Discussion is accelerating in the United States and European Union to regulate private genomic testing that provides consumers medical information, according to Science magazine and the European Journal of Human Genetics. No mention is made in the reams of white papers about ancestry testing, but some of the pitfalls and bureaucratic morasses in the thinking about true genetic/medical testing are fairly ominous, if not silly.

"Although there has been speculation about the potential psychosocial harms of testing [that is, genomic medical testing], such as an increase in anxiety or encouragement of fatalistic behavior, there are, to date, few studies addressing these concerns," writes the reporters for Policy Forum in the Oct. 8 issue of Science. "The limited evidence tends to be reassuring, even for risk information associated with relatively serious ailments...however, the scope for potential harm from unnecessary or unproven treatment after genetic risk assessment is an important unstudied question" (pp. 181f.).
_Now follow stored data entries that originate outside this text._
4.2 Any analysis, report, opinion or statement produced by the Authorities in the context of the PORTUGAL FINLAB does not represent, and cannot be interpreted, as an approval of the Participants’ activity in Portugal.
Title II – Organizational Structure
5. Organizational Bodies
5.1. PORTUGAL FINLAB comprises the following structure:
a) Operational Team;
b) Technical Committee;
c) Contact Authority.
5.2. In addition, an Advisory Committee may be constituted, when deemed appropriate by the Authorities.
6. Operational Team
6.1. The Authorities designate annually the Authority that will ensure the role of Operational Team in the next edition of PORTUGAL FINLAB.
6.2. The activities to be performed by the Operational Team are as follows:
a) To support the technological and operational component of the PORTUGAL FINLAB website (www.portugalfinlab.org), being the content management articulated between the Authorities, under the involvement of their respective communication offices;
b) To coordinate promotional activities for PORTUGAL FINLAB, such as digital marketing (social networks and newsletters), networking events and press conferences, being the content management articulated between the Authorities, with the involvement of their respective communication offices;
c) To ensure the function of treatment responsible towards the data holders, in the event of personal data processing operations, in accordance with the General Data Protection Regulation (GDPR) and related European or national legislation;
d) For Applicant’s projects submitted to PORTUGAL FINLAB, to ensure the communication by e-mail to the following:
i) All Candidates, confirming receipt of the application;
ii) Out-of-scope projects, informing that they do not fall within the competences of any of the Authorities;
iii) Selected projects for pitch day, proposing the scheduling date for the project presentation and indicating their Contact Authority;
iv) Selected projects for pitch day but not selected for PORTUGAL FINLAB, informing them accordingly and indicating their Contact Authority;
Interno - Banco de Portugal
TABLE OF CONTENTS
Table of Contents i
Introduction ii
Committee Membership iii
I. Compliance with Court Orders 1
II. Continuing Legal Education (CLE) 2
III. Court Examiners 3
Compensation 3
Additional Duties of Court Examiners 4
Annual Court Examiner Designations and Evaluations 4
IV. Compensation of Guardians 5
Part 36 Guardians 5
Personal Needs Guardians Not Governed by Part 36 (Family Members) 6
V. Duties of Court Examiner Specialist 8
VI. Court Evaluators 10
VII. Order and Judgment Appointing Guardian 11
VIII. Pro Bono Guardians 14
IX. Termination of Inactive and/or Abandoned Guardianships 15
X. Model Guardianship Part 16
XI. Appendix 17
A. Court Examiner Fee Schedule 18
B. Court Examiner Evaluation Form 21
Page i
We commend scientists and physicians for finding a new field of study divorced from reality but have to wonder what they will do about ancestry testing once they have conquered and tamed Frankenstein's elder monster. We suggest the following guidelines:

• Labeling on Internet sites and Zen Shopping Carts that explicitly states, "The claims for this ancestry product have not been evaluated by the U.S. Government Accountability Office (GAO), U.S. Federal Trade Commission (FTC), House Energy and Commerce Committee, Food and Drug Administration, National Institutes for Health or Department of Bioethics and Humanities, University of Washington School of Medicine, Seattle, WA 98195 USA."
• Predictive ancestry information may be hazardous to your progeny.
• No animal has been harmed in the production or clinical evaluation of this ancestry test.
• If you discover you have ancestry you did not expect, take a deep breath. Then take a healthy dose of skepticism, followed by two aspirins and a glass of water.
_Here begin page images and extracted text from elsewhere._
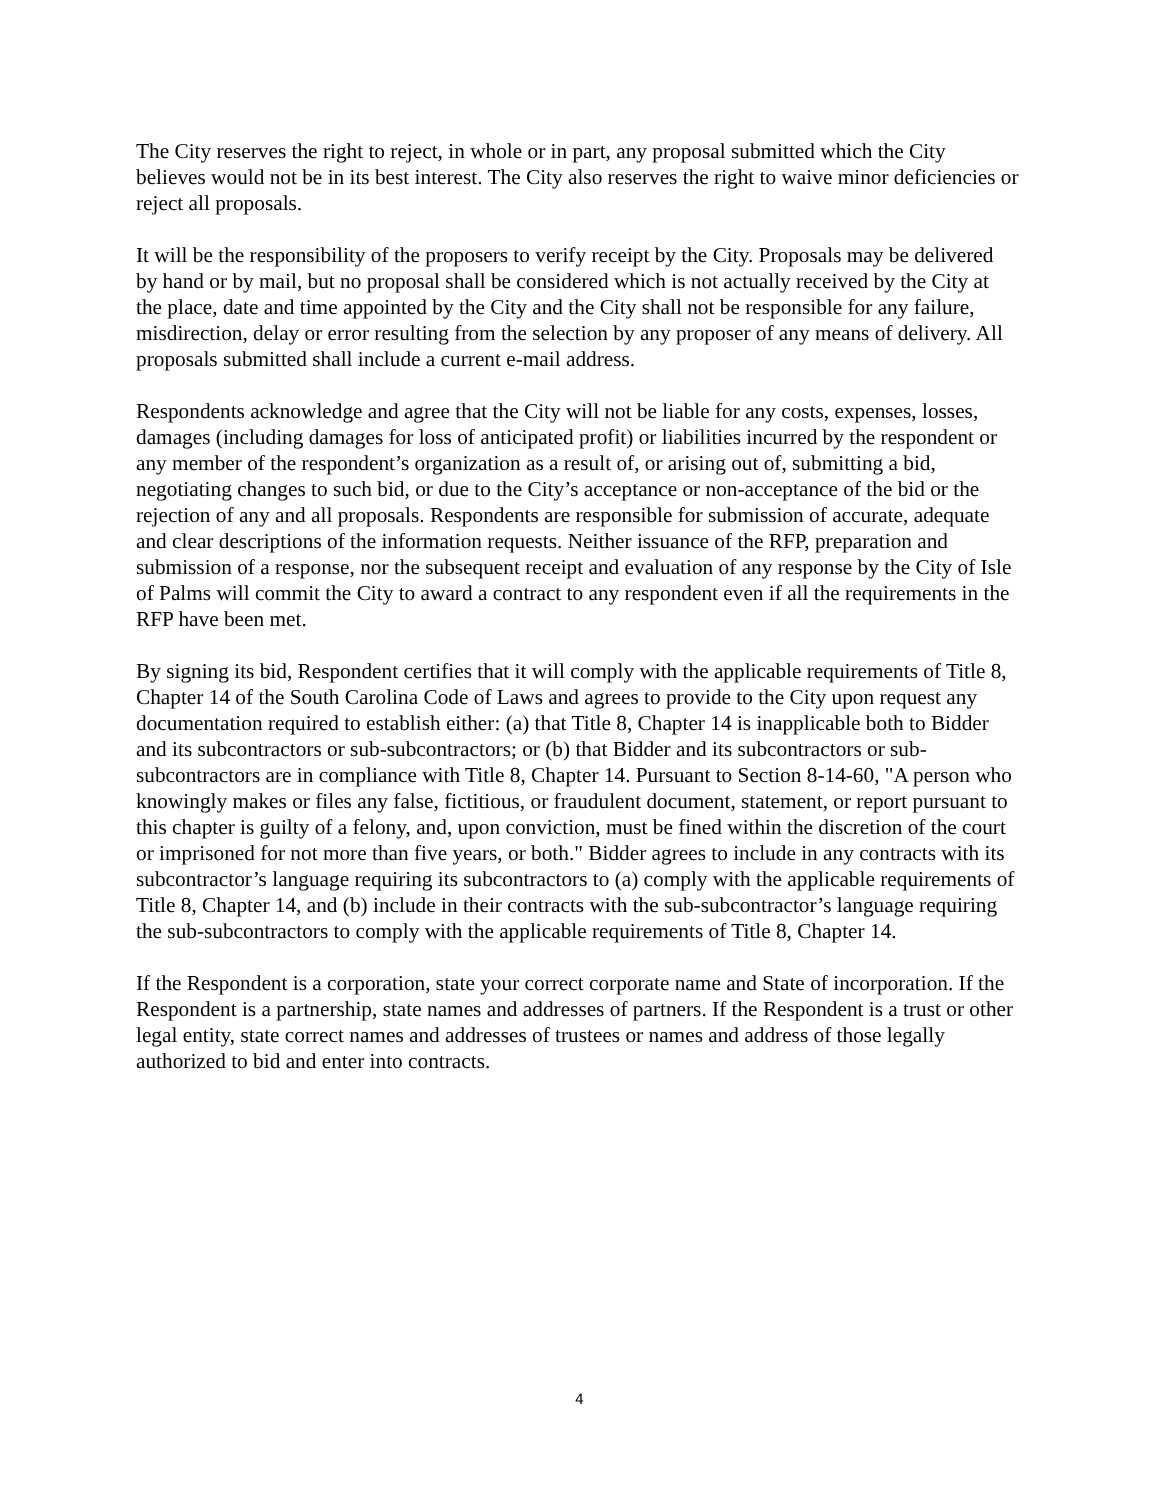The City reserves the right to reject, in whole or in part, any proposal submitted which the City believes would not be in its best interest. The City also reserves the right to waive minor deficiencies or reject all proposals.
It will be the responsibility of the proposers to verify receipt by the City. Proposals may be delivered by hand or by mail, but no proposal shall be considered which is not actually received by the City at the place, date and time appointed by the City and the City shall not be responsible for any failure, misdirection, delay or error resulting from the selection by any proposer of any means of delivery. All proposals submitted shall include a current e-mail address.
Respondents acknowledge and agree that the City will not be liable for any costs, expenses, losses, damages (including damages for loss of anticipated profit) or liabilities incurred by the respondent or any member of the respondent’s organization as a result of, or arising out of, submitting a bid, negotiating changes to such bid, or due to the City’s acceptance or non-acceptance of the bid or the rejection of any and all proposals. Respondents are responsible for submission of accurate, adequate and clear descriptions of the information requests. Neither issuance of the RFP, preparation and submission of a response, nor the subsequent receipt and evaluation of any response by the City of Isle of Palms will commit the City to award a contract to any respondent even if all the requirements in the RFP have been met.
By signing its bid, Respondent certifies that it will comply with the applicable requirements of Title 8, Chapter 14 of the South Carolina Code of Laws and agrees to provide to the City upon request any documentation required to establish either: (a) that Title 8, Chapter 14 is inapplicable both to Bidder and its subcontractors or sub-subcontractors; or (b) that Bidder and its subcontractors or sub-subcontractors are in compliance with Title 8, Chapter 14. Pursuant to Section 8-14-60, "A person who knowingly makes or files any false, fictitious, or fraudulent document, statement, or report pursuant to this chapter is guilty of a felony, and, upon conviction, must be fined within the discretion of the court or imprisoned for not more than five years, or both." Bidder agrees to include in any contracts with its subcontractor’s language requiring its subcontractors to (a) comply with the applicable requirements of Title 8, Chapter 14, and (b) include in their contracts with the sub-subcontractor’s language requiring the sub-subcontractors to comply with the applicable requirements of Title 8, Chapter 14.
If the Respondent is a corporation, state your correct corporate name and State of incorporation. If the Respondent is a partnership, state names and addresses of partners. If the Respondent is a trust or other legal entity, state correct names and addresses of trustees or names and address of those legally authorized to bid and enter into contracts.
4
In an article titled "Indian Tribe Wins Fight to Limit Research of Its DNA," Amy Harmon reports that Arizona State University has agreed to pay the Havasupai Indians of the Grand Canyon $700,000 and return blood samples collected from them for diabetes studies in the 1990s. The university's Board of Regents apologized to the tribe for...well, that part of the story is not clear. Not informing them that the samples might be used for "wider-ranging genetics"? Not informing the subjects that they reached negative conclusions and found no "diabetes gene" as they believed they had in a Pima Indian study? Not getting permission (no, that was done with simple-to-understand, signed consent forms, as was proper)? Coming to different conclusions about the Havasupai's origins than their myths and legends? Allowing people to "get degrees and grants" using "our blood"? Implying that the Havasupai are inbred? One Havasupai woman found that offensive.
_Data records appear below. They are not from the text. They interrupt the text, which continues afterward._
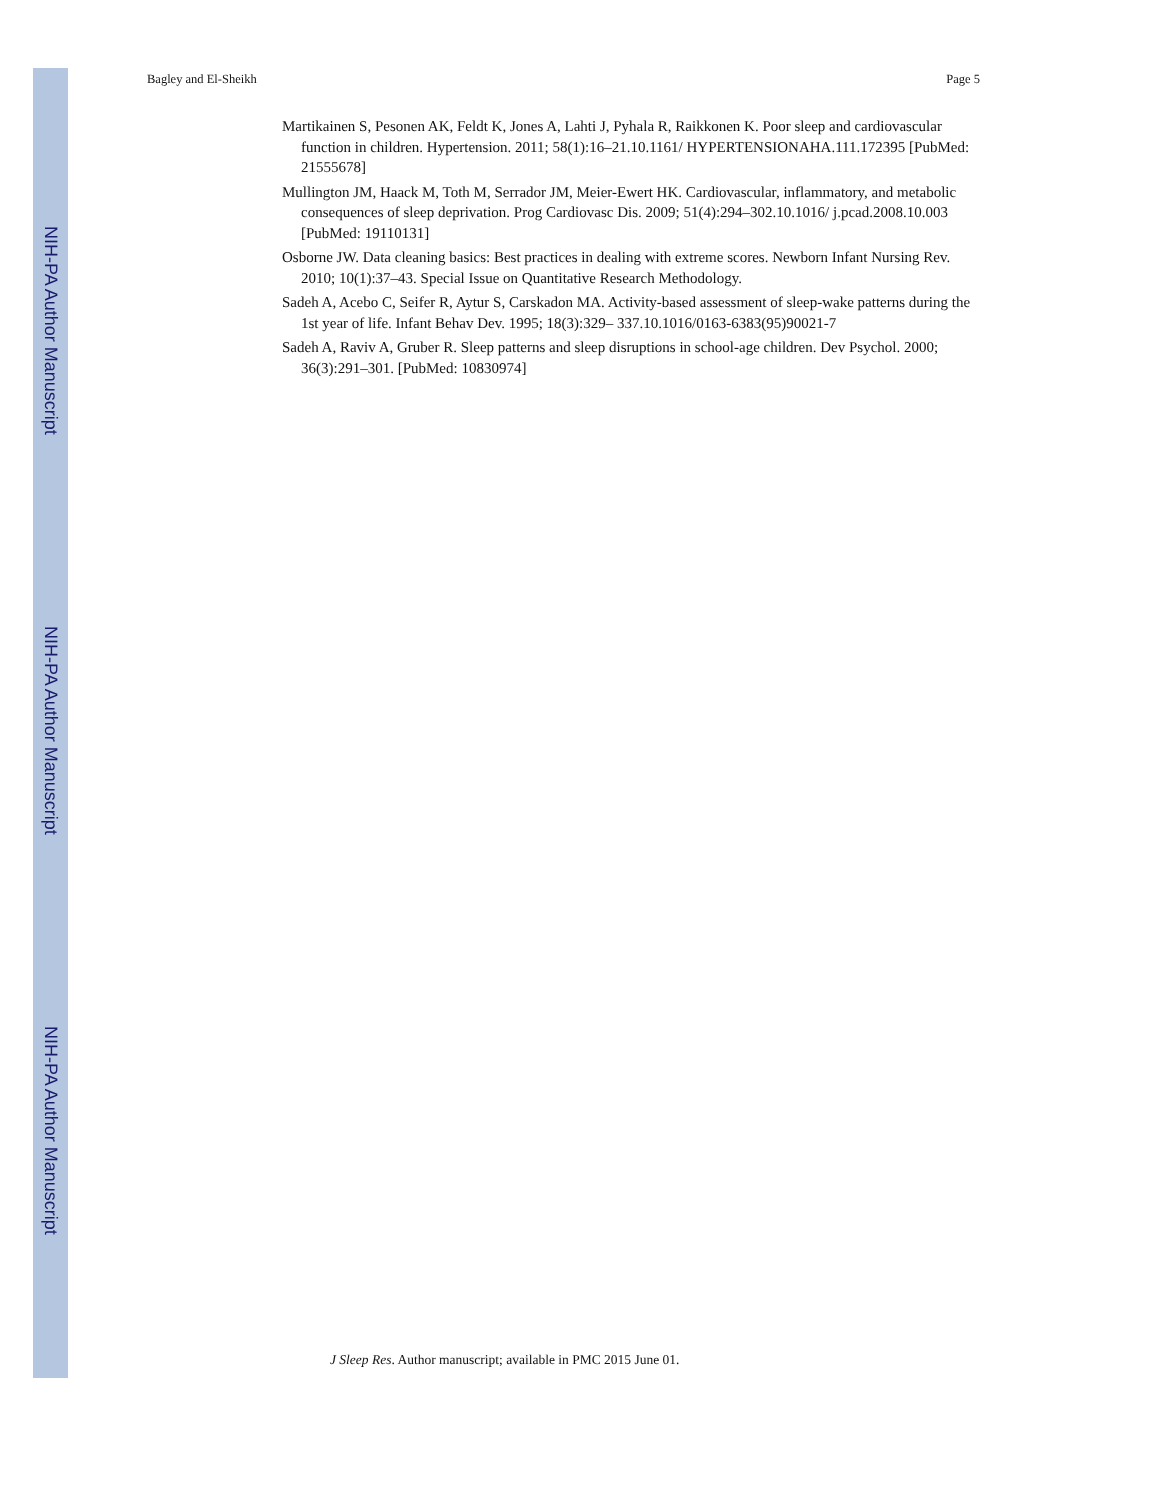NIH-PA Author Manuscript
NIH-PA Author Manuscript
NIH-PA Author Manuscript
Bagley and El-Sheikh Page 5
Martikainen S, Pesonen AK, Feldt K, Jones A, Lahti J, Pyhala R, Raikkonen K. Poor sleep and cardiovascular function in children. Hypertension. 2011; 58(1):16–21.10.1161/ HYPERTENSIONAHA.111.172395 [PubMed: 21555678]
Mullington JM, Haack M, Toth M, Serrador JM, Meier-Ewert HK. Cardiovascular, inflammatory, and metabolic consequences of sleep deprivation. Prog Cardiovasc Dis. 2009; 51(4):294–302.10.1016/ j.pcad.2008.10.003 [PubMed: 19110131]
Osborne JW. Data cleaning basics: Best practices in dealing with extreme scores. Newborn Infant Nursing Rev. 2010; 10(1):37–43. Special Issue on Quantitative Research Methodology.
Sadeh A, Acebo C, Seifer R, Aytur S, Carskadon MA. Activity-based assessment of sleep-wake patterns during the 1st year of life. Infant Behav Dev. 1995; 18(3):329– 337.10.1016/0163-6383(95)90021-7
Sadeh A, Raviv A, Gruber R. Sleep patterns and sleep disruptions in school-age children. Dev Psychol. 2000; 36(3):291–301. [PubMed: 10830974]
J Sleep Res. Author manuscript; available in PMC 2015 June 01.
Many tribal members were disgruntled because they were still suffering from diabetes after the university "took their blood."

Sorry, Havasupai Indians, a project participation consent form is not a treaty. But if you signed it, you should honor your word. You cannot go back now and require the researchers who use your samples to come to research conclusions that suit you and be silent about those that do not. Science (and society) doesn't work like that.

The tribe's dictates to the University were mercenary and the University's decision to pay the tribe off, wrong. The case sets a bad precedent and places another barrier between Indian peoples in remote areas and the real world.